One thing fans liked about the strip is something Thomas prided himself on: its continuity with the origin story of the comic books, and the continuation of Peter Parker's life cycle. Though Spider-Man: Into the Spider-Verse has irrevocably proven how much fun there is in the multiple Spider-Man timelines, the comic strip was a nice place to visit for old-school elements, like, for instance, the Peter Parker/ MJ romance. So while Peter Parker may be currently sort of dead in the MCU, he's still alive and well and living in an apartment in Manhattan with MJ in the strip, at least he will be until this Friday.

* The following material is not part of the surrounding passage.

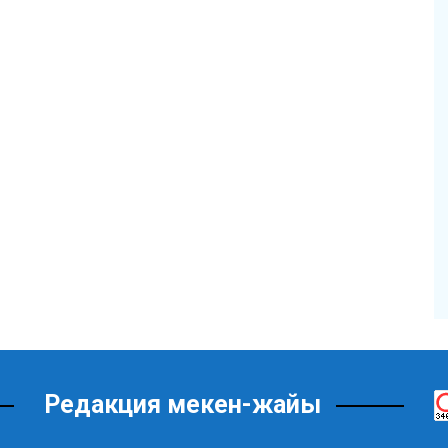
Редакция мекен-жайы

Thomas says he once rebooted the strip to a time before Peter married, but he woke him up "Dallas-style" to reveal that this had all been a dream, and he left them together through all the years. "I was increasingly happy with that," says Thomas, "as an alternative to the bouncing-around of the comic books, in which MJ and Peter totally forgot each other and their marriage, and who knows what occurred. Left increasingly to my own devices... I gradually took her from working in a computer store to becoming a Broadway star and movie actress, playing a super-heroine called 'Marvella' (before the female Captain Marvel was a big deal, or maybe even was around at all). But I kept them, somewhat incongruously, in their relatively small Manhattan apartment."

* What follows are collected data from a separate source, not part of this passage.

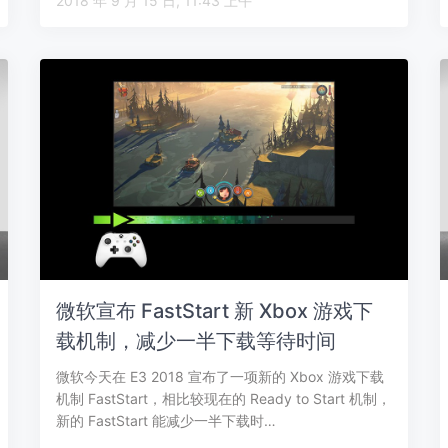
2018 年 9 月 15 日, 11:43 上午
微软宣布 FastStart 新 Xbox 游戏下
载机制，减少一半下载等待时间
微软今天在 E3 2018 宣布了一项新的 Xbox 游戏下载
机制 FastStart，相比较现在的 Ready to Start 机制，
新的 FastStart 能减少一半下载时…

This became, in Thomas's mind, yet another Spider-Man universe, among many.
When Thomas got news of the strip's upcoming demise, he had been plotting out a trip to Australia for Parker and MJ, where they were to encounter the villain Kangaroo and have various exploits and adventures. "Marvel decided to kill the strip," says Thomas, "and not print the final couple of weeks. And [artist] Alex Saviuk graciously reworked the final strip to show the two of us in it, and to add a 'Nuff Said!' headline on the Daily Bugle."
While it's impossible to say if Stan Lee would have ever approved of ending the strip (we think not), it's not hard to imagine him loving those final touches by his friends.